PREMIÈRES LIGNE #117 : Cinabre, Nicolas Druart

PREMIÈRES LIGNE #117

Bonjour, ravie de vous retrouver pour un nouveau rendez-vous du dimanche : premières lignes, créé par Ma Lecturothèque.

Le concept est très simple, chaque dimanche, il faut choisir un livre et en citer les premières lignes. (ou parfois le lundi)

Je poursuis aujourd’hui avec vous ce nouveau rendez-vous hebdomadaire !

Et merci à Aurélia pour ce challenge.

Le livre en cause

Cinabre, Nicolas Druart

Prologue

Son hilarité résonnait en cascade dans le boyau de velours bordeaux. La bouche grande ouverte, expulsant les gémissements de l’aliénation, l’homme en robe de chambre titubait le long d’un dédale de couloirs sombres, illuminés par des lanternes suspendues au plafond, qui répandaient des cônes rougeâtres sur les formes géométriques de la moquette. L’éclairage tamisé fluctuait par endroits, était absent à d’autres, immergeant des zones entières du corridor dans une pénombre angoissante. Les lieux étaient déserts, les portes des chambres qui jalonnaient l’étage, fermées, silencieuses. Abandonnées. En proie à un fou rire incontrôlable, l’homme avançait plié en deux, la main en appui contre le revêtement molletonné des murs grenat.

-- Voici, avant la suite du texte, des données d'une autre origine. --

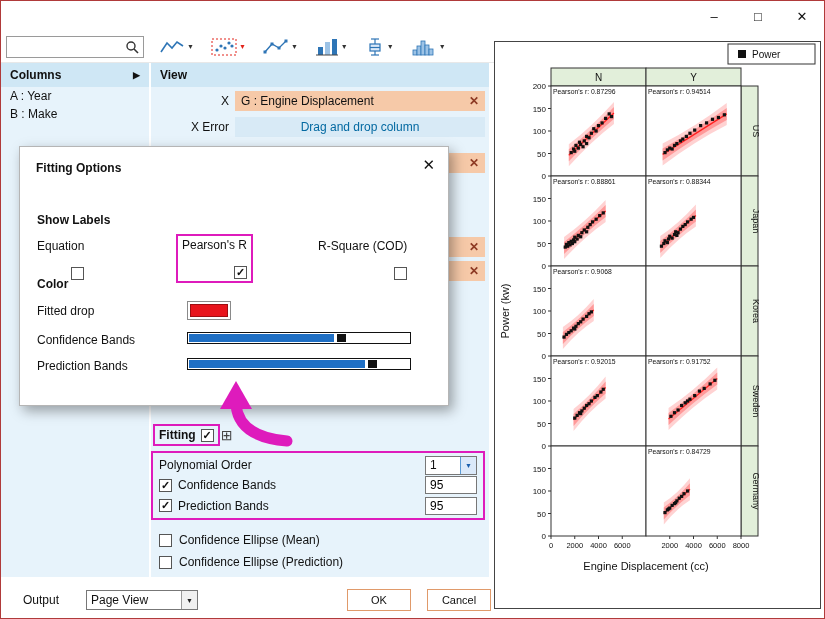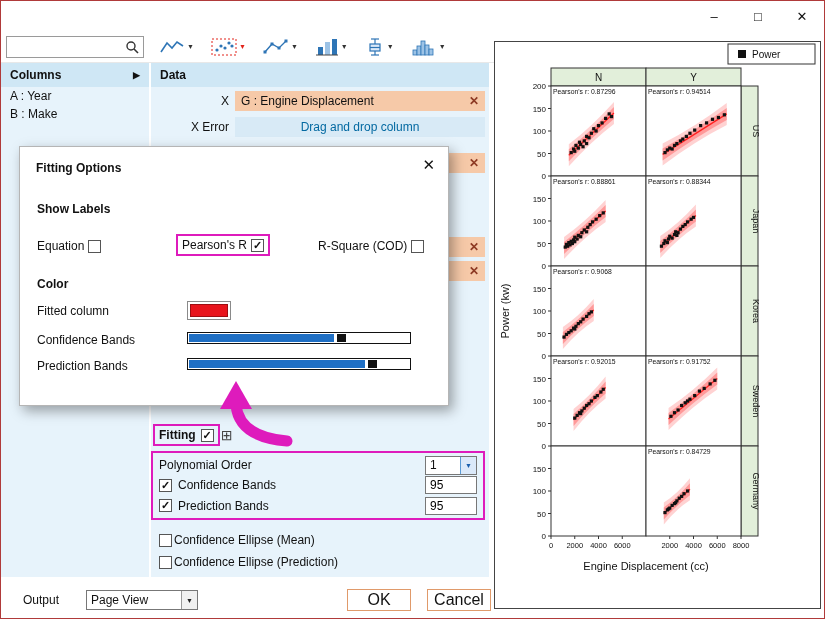--- a/index.html
+++ b/index.html
@@ -39,35 +39,35 @@
   .hl-box{border:2px solid #de1bbc;display:inline-flex;align-items:center;gap:5px;padding:2px 4px;}
   .fitting-label{font-weight:bold;font-size:12px;}
   .detach{font-size:14px;color:#444;line-height:14px;}
   .fit-group{position:absolute;left:0;top:388px;width:334px;height:69px;border:2px solid #de1bbc;display:flex;flex-direction:column;justify-content:space-evenly;padding:2px 6px;}
   .fit-row{display:flex;align-items:center;gap:6px;height:22px;}
   .fit-row .grow{flex:1;}
   .num-input{width:52px;height:18px;border:1px solid #777;background:#fff;font-size:12px;padding-left:4px;font-family:"Liberation Sans",sans-serif;}
   .combo{display:flex;border:1px solid #777;background:#fff;height:19px;width:52px;align-items:stretch;}
   .combo .val{flex:1;padding:1px 4px;font-size:12px;display:flex;align-items:center;}
   .combo .arrow{width:16px;display:flex;align-items:center;justify-content:center;font-size:7px;border-left:1px solid #5b9bd5;background:#dbe9f9;color:#1a5fae;}
-  .ellipse-row{position:absolute;display:flex;align-items:center;gap:2px;left:8px;font-size:12px;}
+  .ellipse-row{position:absolute;display:flex;align-items:center;gap:7px;left:8px;font-size:12px;}
   
   .footer{position:absolute;left:16px;top:582px;width:493px;height:37px;background:#fff;}
   .footer .out-label{position:absolute;left:6px;top:10px;font-size:12px;}
   .footer .out-combo{position:absolute;left:46px;top:7px;width:112px;height:20px;margin-left:23px;}
   .footer .out-combo .arrow{background:#f0f0f0;border-left:1px solid #999;color:#222;}
-  .btn{position:absolute;top:6px;width:64px;height:22px;background:#fff;border:1px solid #e09a6a;display:flex;align-items:center;justify-content:center;font-size:16px;}
+  .btn{position:absolute;top:6px;width:64px;height:22px;background:#fff;border:1px solid #e09a6a;display:flex;align-items:center;justify-content:center;font-size:11px;}
   .btn.ok{left:330px;}
   .btn.cancel{left:410px;}
   
   .dialog{position:absolute;left:18px;top:145px;width:430px;height:260px;background:#fff;border:1px solid #b5b5b5;box-shadow:4px 5px 12px rgba(0,0,0,.35);z-index:10;}
   .dlg-title{position:absolute;left:16px;top:14px;font-weight:bold;font-size:12px;}
   .dlg-close{position:absolute;right:13px;top:9px;font-size:15px;color:#111;}
   .dlg-sec{position:absolute;left:17px;font-weight:bold;font-size:12px;}
-  .dlg-item{position:absolute;display:flex;align-items:flex-end;gap:4px;font-size:12px;}
+  .dlg-item{position:absolute;display:flex;align-items:flex-end;gap:14px;font-size:12px;flex-direction:column;}
   .swatch{position:absolute;left:167px;top:154px;width:44px;height:19px;border:1px solid #8a8a8a;background:#fff;padding:2px;}
   .swatch .inner{width:100%;height:100%;background:#e8151d;border:1px solid #9e0e12;}
   .slider{position:absolute;left:167px;width:224px;height:12px;border:1px solid #111;background:#fff;display:flex;align-items:stretch;padding:1px;}
   .slider .fill{background:#1f6fc4;}
   .slider .handle{width:9px;background:#111;margin-left:3px;flex:none;}
   .slider .rest{flex:1;background:#fff;}
   
   .annot-arrow{position:absolute;left:208px;top:376px;z-index:11;}
   
   .preview{position:absolute;left:493px;top:40px;width:327px;height:568px;background:#fff;border:1px solid #444;}
@@ -155,21 +155,21 @@
     <div class="panel-header">
       <span>Columns</span>
       <span class="tri">▶</span>
     </div>
     <div class="col-item">A : Year</div>
     <div class="col-item">B : Make</div>
   </div>
 
   <div class="data-panel">
     <div class="panel-header">
-      <span>Data</span>
+      <span>View</span>
     </div>
 
     <div class="drow" style="top:28px;">
       <span class="dlabel">X</span>
       <div class="field">
         <span>G : Engine Displacement</span>
         <span class="close-x">✕</span>
       </div>
     </div>
 
@@ -527,38 +527,38 @@
         <rect x="233" y="2" width="87" height="20" fill="#fff" stroke="#333"></rect>
         <rect x="243" y="8" width="8" height="8" fill="#111"></rect>
         <text x="257" y="16" font-size="10" text-anchor="start" fill="#111">Power</text>
       </svg>
   </div>
 
   <div class="dialog">
     <span class="dlg-title">Fitting Options</span>
     <span class="dlg-close">✕</span>
 
-    <span class="dlg-sec" style="top:55px;text-align:right;">Show Labels</span>
+    <span class="dlg-sec" style="top:66px;text-align:right;">Show Labels</span>
 
     <div class="dlg-item" style="left:17px;top:92px;">
       <span>Equation</span>
       <span class="cb"></span>
     </div>
     <div class="dlg-item hl-box" style="left:156px;top:87px;">
       <span>Pearson's R</span>
       <span class="cb">✓</span>
     </div>
     <div class="dlg-item" style="left:298px;top:92px;">
       <span>R-Square (COD)</span>
       <span class="cb"></span>
     </div>
 
     <span class="dlg-sec" style="top:130px;">Color</span>
 
-    <div class="dlg-item" style="left:17px;top:157px;">Fitted column</div>
+    <div class="dlg-item" style="left:17px;top:157px;">Fitted drop</div>
     <div class="swatch">
         <div class="inner"></div>
       </div>
 
     <div class="dlg-item" style="left:17px;top:186px;">Confidence Bands</div>
     <div class="slider" style="top:185px;">
       <div class="fill" style="width:66%;"></div>
       <div class="handle"></div>
       <div class="rest"></div>
     </div>

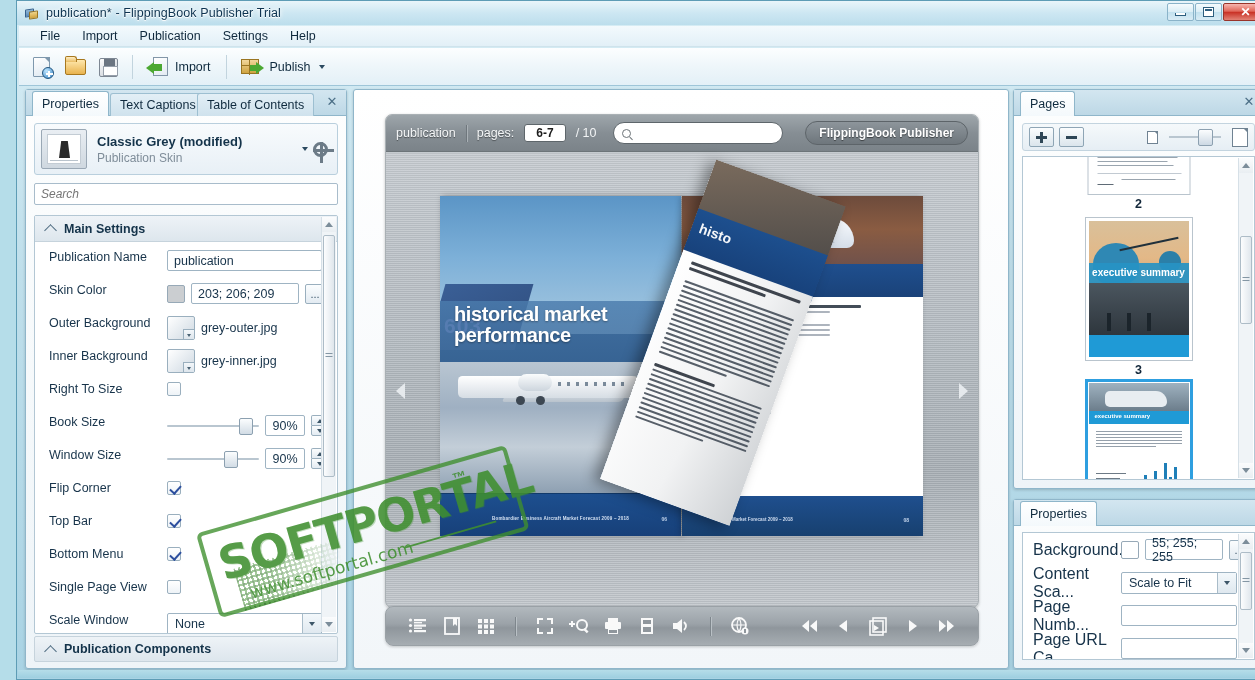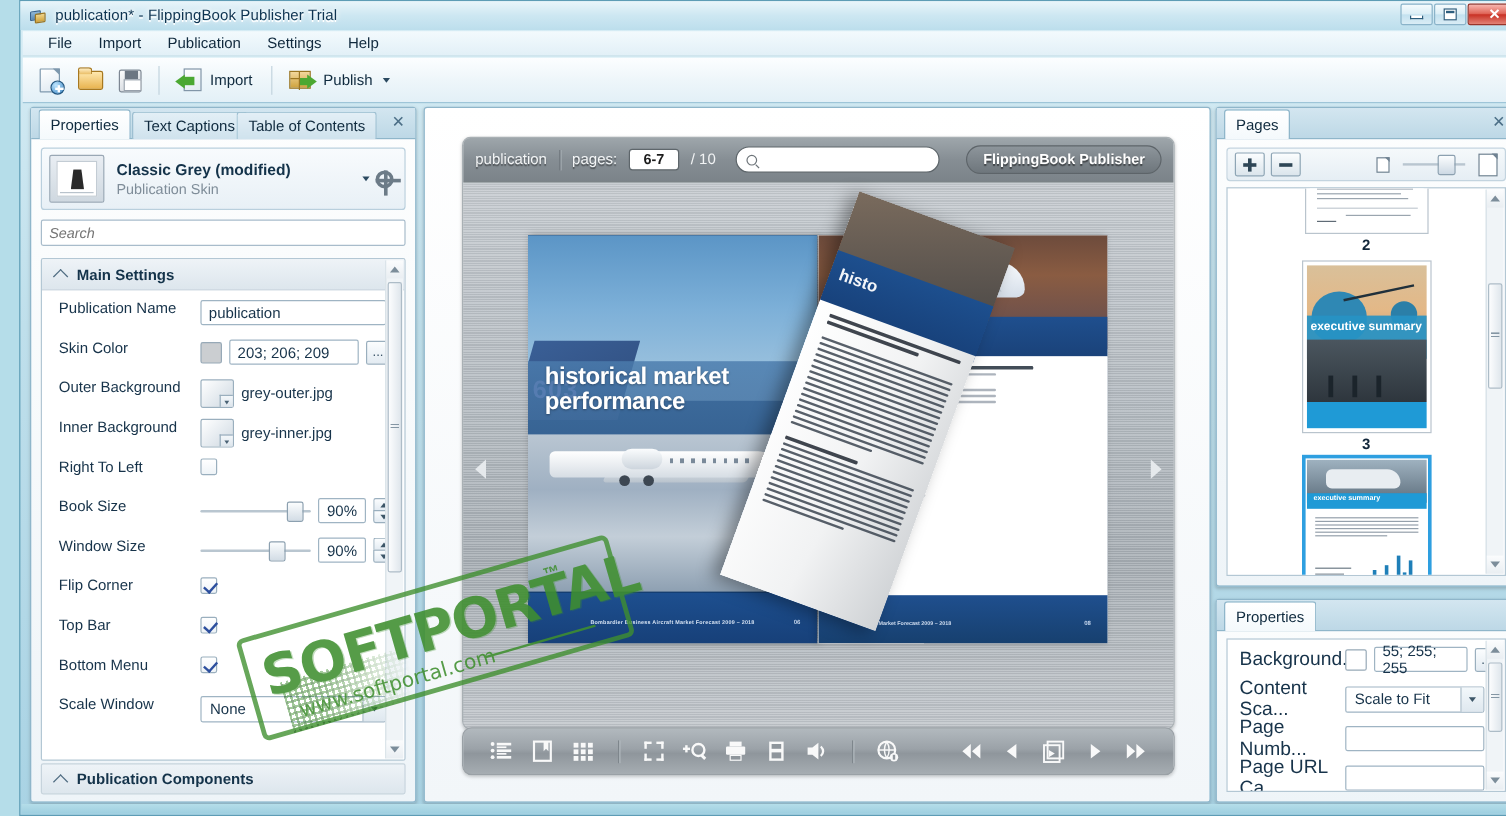--- a/index.html
+++ b/index.html
@@ -627,21 +627,21 @@
           <div class="plabel">Inner Background</div>
           <div class="pfield">
             <div class="img-swatch">
                 <i class="dd"></i>
               </div>
             <div class="fname">grey-inner.jpg</div>
           </div>
         </div>
 
         <div class="prow">
-          <div class="plabel">Right To Left</div>
+          <div class="plabel">Right To Size</div>
           <div class="pfield">
               <div class="cbox"></div>
             </div>
         </div>
 
         <div class="prow">
           <div class="plabel">Book Size</div>
           <div class="pfield">
             <div class="slider">
                 <div class="track"></div>
@@ -692,20 +692,26 @@
             </div>
         </div>
 
         <div class="prow">
           <div class="plabel">Bottom Menu</div>
           <div class="pfield">
               <div class="cbox on"></div>
             </div>
         </div>
 
+        <div class="prow">
+          <div class="plabel">Single Page View</div>
+          <div class="pfield">
+              <div class="cbox"></div>
+            </div>
+        </div>
 
         <div class="prow">
           <div class="plabel">Scale Window</div>
           <div class="pfield">
             <div class="combo" style="width:155px">
               <span>None</span>
               <span class="arrowbox">
                   <i class="ar-dn"></i>
                 </span>
             </div>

Des larmes affluèrent – de joie ou de désespoir, il l’ignorait. Voûté comme si une chape de folie enserrait ses épaules, il chancelait dans l’obscurité, tel un marin ivre sur le pont d’un bateau pris dans la tempête.

Le sol tanguait ; les parois s’éloignaient, se rapprochaient. Désorienté, l’homme ferma les yeux. Les rouvrit. Tout était flou dans son esprit. Sa vision brouillée distordait les motifs qui ornaient les murs et la moquette : les losanges s’arrondissaient, les lignes ondulaient. Le couloir dans sa totalité semblait se contracter, se relâcher, tel un appendice moquetté qui respirait.

La ceinture du peignoir dénouée et les attributs valdinguant allègrement, il tourna à l’angle du corridor dans le plus simple appareil, puis déboucha dans un nouvel étau de velours. Il s’immobilisa un instant, sidéré, avant de glousser de plus belle.

Chambre 802.

Il était revenu à son point de départ. Il avait marché pendant une durée indéterminée sans croiser une seule sortie de secours ni la moindre cage d’escalier, pas même les ascenseurs qui l’avaient élevé jusqu’à ce niveau vertigineux. L’architecte de cet établissement labyrinthique était assurément un fou. Ou un génie. Les murs bougeaient, l’homme au peignoir en était désormais persuadé. Et ils murmuraient, aussi. Il pouvait les entendre, tel un sifflement étouffé qui bourdonnait dans ses tympans.

L’hôtel était vivant.

Il se dirigea vers la porte de sa chambre, restée ouverte. Entra dans la salle de bains en se cognant au mobilier. Se posta devant le grand miroir encastré dans le carrelage mural.

Une ombre se tenait à la place de son reflet, silhouette oblongue, ténébreuse, drapée dans une ample tenue noire flottante. Effaré, il la contempla quelques secondes avant que le bras de celle-ci traverse la glace. Elle lui tendit un couteau. Alors qu’il s’en saisissait, il s’assit sur le rebord de la baignoire en souriant plus largement encore. À trop s’esclaffer, ses abdominaux et les muscles de son visage le faisaient souffrir.